YOUR GOAL: Please print the data that follows, keeping every line exact.

RECORDS SUPPLIED:
□ □ □

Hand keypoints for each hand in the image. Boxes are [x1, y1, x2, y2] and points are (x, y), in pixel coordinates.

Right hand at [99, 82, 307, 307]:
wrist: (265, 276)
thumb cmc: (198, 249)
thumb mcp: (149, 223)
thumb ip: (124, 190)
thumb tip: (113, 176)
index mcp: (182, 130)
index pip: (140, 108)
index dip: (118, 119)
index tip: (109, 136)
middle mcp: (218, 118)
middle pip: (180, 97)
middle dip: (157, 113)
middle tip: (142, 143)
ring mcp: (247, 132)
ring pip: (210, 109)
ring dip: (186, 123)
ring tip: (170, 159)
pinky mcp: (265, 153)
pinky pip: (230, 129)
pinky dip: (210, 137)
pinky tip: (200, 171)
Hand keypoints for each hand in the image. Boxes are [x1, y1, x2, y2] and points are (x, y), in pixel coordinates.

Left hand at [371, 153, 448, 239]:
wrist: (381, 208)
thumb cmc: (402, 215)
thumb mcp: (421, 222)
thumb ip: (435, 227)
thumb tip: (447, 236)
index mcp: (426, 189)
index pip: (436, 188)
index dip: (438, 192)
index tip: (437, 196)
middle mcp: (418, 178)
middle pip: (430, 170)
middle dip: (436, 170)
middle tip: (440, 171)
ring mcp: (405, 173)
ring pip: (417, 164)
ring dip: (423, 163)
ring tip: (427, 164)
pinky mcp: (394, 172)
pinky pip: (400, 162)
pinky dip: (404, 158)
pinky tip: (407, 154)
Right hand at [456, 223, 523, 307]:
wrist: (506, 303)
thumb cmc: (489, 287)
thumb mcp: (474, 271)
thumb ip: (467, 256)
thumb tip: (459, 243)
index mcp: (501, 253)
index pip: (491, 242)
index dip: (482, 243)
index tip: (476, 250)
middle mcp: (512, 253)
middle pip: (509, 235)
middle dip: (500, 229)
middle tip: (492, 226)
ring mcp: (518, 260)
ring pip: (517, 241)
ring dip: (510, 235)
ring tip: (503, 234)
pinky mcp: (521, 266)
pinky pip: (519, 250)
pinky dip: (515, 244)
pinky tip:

□ □ □

SOLUTION:
Hand keypoints for each hand in the image. Boxes are [x1, y1, x2, y2] and points are (x, y), in pixel coordinates.

Right hand at [99, 82, 307, 307]:
wrist: (265, 276)
thumb cmc: (198, 249)
thumb mcp: (149, 223)
thumb ip: (124, 190)
thumb tip: (113, 176)
index mcp: (182, 130)
index pip: (140, 108)
index dip: (118, 119)
index tip: (109, 136)
middle mcp: (218, 118)
middle pip: (180, 97)
middle dip: (157, 113)
middle tip: (142, 143)
ring mcp: (247, 132)
ring pip: (210, 109)
ring dip: (186, 123)
ring tip: (170, 159)
pinky mcp: (265, 153)
pinky pip: (230, 129)
pinky dip: (210, 137)
pinky tip: (200, 171)
Hand keypoints for each hand in the image. Boxes are [x1, y1, x2, y2] and points are (x, y), in pixel coordinates.

Left hand at [371, 153, 448, 239]:
wrist: (381, 208)
thumb cmc: (402, 215)
thumb mcp: (421, 222)
thumb ip: (435, 227)
thumb tip: (447, 236)
index mcp: (426, 189)
index pip: (436, 188)
index dip: (438, 192)
index tip: (437, 196)
middle mcp: (418, 178)
middle pip: (430, 170)
middle dip: (436, 170)
middle tip: (440, 171)
ring mcp: (405, 173)
ring pip: (417, 164)
ring dip: (423, 163)
ring tip: (427, 164)
pinky mcp: (394, 172)
pinky pip: (400, 162)
pinky dip: (404, 158)
pinky tip: (407, 154)
Right hand at [456, 223, 523, 307]:
wrist: (506, 303)
thumb cmc: (489, 287)
thumb mcp: (474, 271)
thumb ip: (467, 256)
thumb tip: (459, 243)
index mcp: (501, 253)
index pip: (491, 242)
index dip: (482, 243)
index tip: (476, 250)
middle mcp: (512, 253)
middle pip: (509, 235)
middle dip: (500, 229)
middle tip: (492, 226)
ring mcp: (518, 260)
ring pip: (517, 241)
ring dip: (510, 235)
ring tip: (503, 234)
pinky mcp: (521, 266)
pinky pip: (519, 250)
pinky dip: (515, 244)
pinky tip:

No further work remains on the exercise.